Wednesday, April 2, 2008

Ok, What *is* Google Doing With Google Docs

Yesterday I wrote a piece entitled Google's Losing The Word Processing War.

The point of the piece is that formatting is critical to anything attempting to replace or even supplement a word processor. Several people commented that, in essence, Google is not trying to compete on the basis of formatting, and that collaboration is really their goal.

I would agree that this is the niche that they have carved out as of now. However, I do not believe that this is their ambition. I believe they want to do three things.

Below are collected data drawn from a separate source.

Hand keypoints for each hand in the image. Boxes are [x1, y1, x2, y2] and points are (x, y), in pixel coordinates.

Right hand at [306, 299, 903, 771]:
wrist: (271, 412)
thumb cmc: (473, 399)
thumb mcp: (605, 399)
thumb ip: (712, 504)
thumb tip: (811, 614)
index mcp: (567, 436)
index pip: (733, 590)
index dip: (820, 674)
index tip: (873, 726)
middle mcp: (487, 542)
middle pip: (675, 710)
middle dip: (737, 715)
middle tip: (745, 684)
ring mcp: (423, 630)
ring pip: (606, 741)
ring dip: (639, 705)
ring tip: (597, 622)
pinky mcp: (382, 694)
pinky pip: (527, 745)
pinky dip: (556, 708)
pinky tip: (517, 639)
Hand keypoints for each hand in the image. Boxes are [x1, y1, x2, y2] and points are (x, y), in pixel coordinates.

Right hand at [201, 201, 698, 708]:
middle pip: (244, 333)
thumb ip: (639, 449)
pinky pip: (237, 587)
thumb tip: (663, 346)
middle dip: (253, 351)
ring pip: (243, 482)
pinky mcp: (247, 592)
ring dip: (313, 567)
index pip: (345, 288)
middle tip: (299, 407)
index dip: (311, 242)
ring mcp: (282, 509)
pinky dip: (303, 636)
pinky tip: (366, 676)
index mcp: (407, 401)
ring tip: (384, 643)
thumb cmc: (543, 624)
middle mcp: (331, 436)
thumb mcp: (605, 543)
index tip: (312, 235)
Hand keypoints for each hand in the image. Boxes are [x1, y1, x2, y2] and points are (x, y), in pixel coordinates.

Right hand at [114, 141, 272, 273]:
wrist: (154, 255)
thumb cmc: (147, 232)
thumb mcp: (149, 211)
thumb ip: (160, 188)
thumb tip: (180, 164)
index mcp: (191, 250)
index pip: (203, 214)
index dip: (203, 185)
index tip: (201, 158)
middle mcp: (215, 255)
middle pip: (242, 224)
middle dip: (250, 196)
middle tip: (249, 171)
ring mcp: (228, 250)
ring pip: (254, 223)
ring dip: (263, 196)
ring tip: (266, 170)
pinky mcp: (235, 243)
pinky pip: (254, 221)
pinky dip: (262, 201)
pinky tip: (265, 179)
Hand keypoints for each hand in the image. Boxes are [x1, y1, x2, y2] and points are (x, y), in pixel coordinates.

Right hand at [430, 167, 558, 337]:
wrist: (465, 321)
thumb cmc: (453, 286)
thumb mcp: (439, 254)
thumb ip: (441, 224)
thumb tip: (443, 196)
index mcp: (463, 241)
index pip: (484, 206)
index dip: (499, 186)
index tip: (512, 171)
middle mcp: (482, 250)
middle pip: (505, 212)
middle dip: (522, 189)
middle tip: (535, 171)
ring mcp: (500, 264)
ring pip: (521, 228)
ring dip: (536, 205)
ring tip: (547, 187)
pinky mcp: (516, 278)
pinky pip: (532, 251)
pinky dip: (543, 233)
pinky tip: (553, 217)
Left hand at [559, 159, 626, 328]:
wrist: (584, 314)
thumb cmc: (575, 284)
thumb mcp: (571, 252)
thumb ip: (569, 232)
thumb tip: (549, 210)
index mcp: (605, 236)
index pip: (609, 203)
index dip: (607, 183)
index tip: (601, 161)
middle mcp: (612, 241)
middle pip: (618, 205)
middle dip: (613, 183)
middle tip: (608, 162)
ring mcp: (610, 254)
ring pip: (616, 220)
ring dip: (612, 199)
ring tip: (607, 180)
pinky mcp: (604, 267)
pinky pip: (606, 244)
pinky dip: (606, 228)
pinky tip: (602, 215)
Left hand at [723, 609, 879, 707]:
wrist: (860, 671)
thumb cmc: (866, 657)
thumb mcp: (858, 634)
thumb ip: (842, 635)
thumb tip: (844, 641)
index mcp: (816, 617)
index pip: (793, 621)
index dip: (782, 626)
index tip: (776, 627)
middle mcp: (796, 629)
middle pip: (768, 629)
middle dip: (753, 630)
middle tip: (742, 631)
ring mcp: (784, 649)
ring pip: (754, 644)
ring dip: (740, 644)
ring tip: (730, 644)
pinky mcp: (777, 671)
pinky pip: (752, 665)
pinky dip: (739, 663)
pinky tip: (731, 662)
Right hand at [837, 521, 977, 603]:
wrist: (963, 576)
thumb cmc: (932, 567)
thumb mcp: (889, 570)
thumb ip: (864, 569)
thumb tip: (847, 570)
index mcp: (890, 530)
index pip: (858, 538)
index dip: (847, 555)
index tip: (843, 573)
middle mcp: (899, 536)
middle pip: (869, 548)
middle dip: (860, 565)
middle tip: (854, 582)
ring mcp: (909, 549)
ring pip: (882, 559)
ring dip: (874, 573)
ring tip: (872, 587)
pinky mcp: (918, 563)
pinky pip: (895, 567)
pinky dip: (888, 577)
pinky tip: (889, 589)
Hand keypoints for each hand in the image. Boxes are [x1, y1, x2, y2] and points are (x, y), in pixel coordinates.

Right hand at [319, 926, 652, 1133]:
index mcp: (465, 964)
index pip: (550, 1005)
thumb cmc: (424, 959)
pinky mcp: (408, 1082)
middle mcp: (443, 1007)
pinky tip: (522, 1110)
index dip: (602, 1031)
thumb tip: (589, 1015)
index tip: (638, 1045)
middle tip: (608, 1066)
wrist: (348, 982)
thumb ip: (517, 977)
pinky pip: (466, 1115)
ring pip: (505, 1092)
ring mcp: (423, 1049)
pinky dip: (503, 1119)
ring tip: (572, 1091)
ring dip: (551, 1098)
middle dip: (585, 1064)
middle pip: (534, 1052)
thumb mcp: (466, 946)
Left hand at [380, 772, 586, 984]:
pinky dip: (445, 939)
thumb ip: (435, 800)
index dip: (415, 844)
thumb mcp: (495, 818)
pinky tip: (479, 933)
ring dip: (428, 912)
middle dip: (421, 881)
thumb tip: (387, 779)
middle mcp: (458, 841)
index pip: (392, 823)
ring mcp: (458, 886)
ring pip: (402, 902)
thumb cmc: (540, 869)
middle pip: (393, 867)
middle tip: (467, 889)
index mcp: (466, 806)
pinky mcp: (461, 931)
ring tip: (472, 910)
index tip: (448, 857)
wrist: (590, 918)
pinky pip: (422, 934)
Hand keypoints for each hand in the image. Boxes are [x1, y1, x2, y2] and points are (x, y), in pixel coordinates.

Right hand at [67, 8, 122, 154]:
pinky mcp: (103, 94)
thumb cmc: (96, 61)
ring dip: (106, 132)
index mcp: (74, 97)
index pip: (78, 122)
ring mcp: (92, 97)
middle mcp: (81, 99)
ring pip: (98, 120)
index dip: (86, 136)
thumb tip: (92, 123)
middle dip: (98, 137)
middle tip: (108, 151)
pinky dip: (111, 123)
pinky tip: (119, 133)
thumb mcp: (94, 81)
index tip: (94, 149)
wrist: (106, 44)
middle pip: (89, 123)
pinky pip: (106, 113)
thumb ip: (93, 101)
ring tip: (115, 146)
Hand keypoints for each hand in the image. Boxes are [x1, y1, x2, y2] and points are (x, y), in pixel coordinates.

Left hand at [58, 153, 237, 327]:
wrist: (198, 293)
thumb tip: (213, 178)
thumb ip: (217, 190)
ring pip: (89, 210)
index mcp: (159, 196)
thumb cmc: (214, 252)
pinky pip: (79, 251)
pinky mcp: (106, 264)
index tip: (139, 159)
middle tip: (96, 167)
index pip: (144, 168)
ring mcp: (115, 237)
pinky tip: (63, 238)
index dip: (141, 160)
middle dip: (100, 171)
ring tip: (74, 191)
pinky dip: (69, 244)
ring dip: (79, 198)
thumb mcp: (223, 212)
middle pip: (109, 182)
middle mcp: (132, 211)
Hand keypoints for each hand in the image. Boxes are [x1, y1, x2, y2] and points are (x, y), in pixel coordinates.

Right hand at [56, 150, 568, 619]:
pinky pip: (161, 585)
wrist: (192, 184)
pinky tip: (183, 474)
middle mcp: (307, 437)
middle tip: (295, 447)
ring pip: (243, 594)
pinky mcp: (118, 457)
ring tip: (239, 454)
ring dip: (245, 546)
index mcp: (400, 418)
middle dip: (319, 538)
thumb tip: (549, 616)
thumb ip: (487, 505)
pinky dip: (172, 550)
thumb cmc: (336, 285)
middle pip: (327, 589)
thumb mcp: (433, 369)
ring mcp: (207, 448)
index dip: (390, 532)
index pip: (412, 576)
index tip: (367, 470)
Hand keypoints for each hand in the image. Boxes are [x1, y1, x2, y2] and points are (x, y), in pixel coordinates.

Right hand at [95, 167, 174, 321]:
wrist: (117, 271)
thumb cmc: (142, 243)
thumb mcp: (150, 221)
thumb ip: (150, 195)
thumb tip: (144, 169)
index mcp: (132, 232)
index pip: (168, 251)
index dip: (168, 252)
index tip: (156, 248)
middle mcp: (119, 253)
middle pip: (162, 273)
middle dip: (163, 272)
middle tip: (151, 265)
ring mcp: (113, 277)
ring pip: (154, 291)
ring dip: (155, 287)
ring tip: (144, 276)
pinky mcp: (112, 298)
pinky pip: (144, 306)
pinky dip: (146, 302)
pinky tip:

  • They want to cripple Microsoft, who's largest revenue generator is Office, by undercutting their pricing with a product that is "good enough."
  • They actually want to create another great revenue stream along side search in the corporate market
  • Their mission is about organizing the worlds information. If you are going to organize the worlds information you better be able or organize and edit Microsoft office documents, and you better become an ideal repository for them. Google wants to be such a repository.


Right now Google Docs will allow you to edit Word documents but you do not see formatting properly, and if you edit you have a significant likelihood of destroying formatting information that was there when the document was initially created.

My view is that if any of these three things are your real goal, you cannot win without doing a good job... no, a *really* good job with what people use a word processor for. And despite the fact that Google Documents does a great job with collaboration, I do not believe that you can provide a good alternative to Word or even a good repository for Word documents if you cannot edit them properly or even see at least the most basic of formatting properly. In short, to do any of the three listed items, Google must be able to format at least as well as Word For Windows 1.0 or MacWrite circa 1984.

I do not believe that Google can get everyone to believe that font selection, and tabs, and line spacing and decent graphics embedding and formatting are things that just don't matter any more. Yes Word has more features than most people need. But that generalization does not extend down to this basic level of formatting. I do not believe that Google, powerful though it is, can make people think that these really basic things aren't important. Because most important documents in business need to be printed at some point. And formatting is important.

Now to be clear, my criticism is *not* that they don't have all the formatting features that are needed. I totally buy the idea of starting somewhere and making things better over time. My concern is that given that Google Documents is HTML based, YOU CAN'T GET THERE FROM HERE. And almost none of the code they currently have will be useful towards a proper solution.

This is a huge point. HTML for word processing is a cul-de-sac. A dead end. You cannot provide good formatting features using it. And this concern can only be mitigated if you believe that Google's plan is not world domination, or if you believe that some day soon printing is going to be an obsolete concept. And if you believe either of those things I've got a bridge in Brooklyn you might be interested in.

3 comments:

Nick Caldwell said...

Formatting certainly does still matter. It's just that the editor is the wrong place to control it. Once you've finished your well-structured and organised document, you apply an attractive stylesheet to it for export.

I'm not saying that Google is getting it right either. But the InDesign-in-a-browser approach is just a tool for endless procrastination rather than real writing productivity.

Hank Williams said...

nick,
Thanks for the comment. But let me get this straight. You are saying that in order for google to succeed they need to change the useage pattern of 100 million microsoft word users (all word processing users actually) to some batch mode non interactive non WYSIWIG layout model?

Insisting people change behavior sounds doesnt sound like a formula for success to me.

John Williams said...

The program is not a substitute for Word or for InDesign.

It's a very well implemented web based collaborative text editor with rudimentary formatting options.

There is a use for that.

Google's plan is to have so many useful widgets that they get you to stay logged in all the time, which assists in tracking, improves targetting, and thus increases the efficacy of the ads and therefore their value.